▶ [TASK REQUIREMENTS]: Pull out every line of the material below that contains the word "IMMOBILIER" and copy it. Only lines where the capital and small letters match count.

---- WORKING DATA

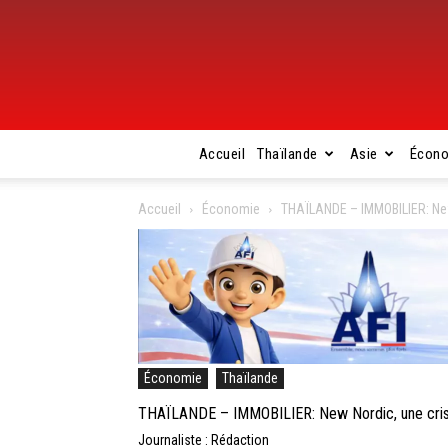
Accueil
Thaïlande
Asie
Écon
Accueil
Économie
THAÏLANDE – IMMOBILIER: New
Économie
Thaïlande
THAÏLANDE – IMMOBILIER: New Nordic, une crise
Journaliste : Rédaction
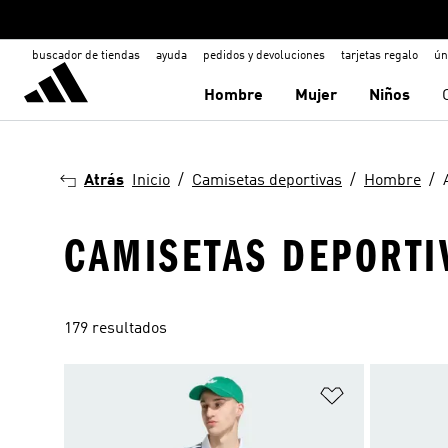
buscador de tiendas
ayuda
pedidos y devoluciones
tarjetas regalo
ún
Hombre
Mujer
Niños
Atrás
Inicio
Camisetas deportivas
Hombre
CAMISETAS DEPORTIV
179 resultados
Añadir a la li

--------

▶ [ANSWER SECTION]:
THAÏLANDE – IMMOBILIER: New
THAÏLANDE – IMMOBILIER: New Nordic, une crise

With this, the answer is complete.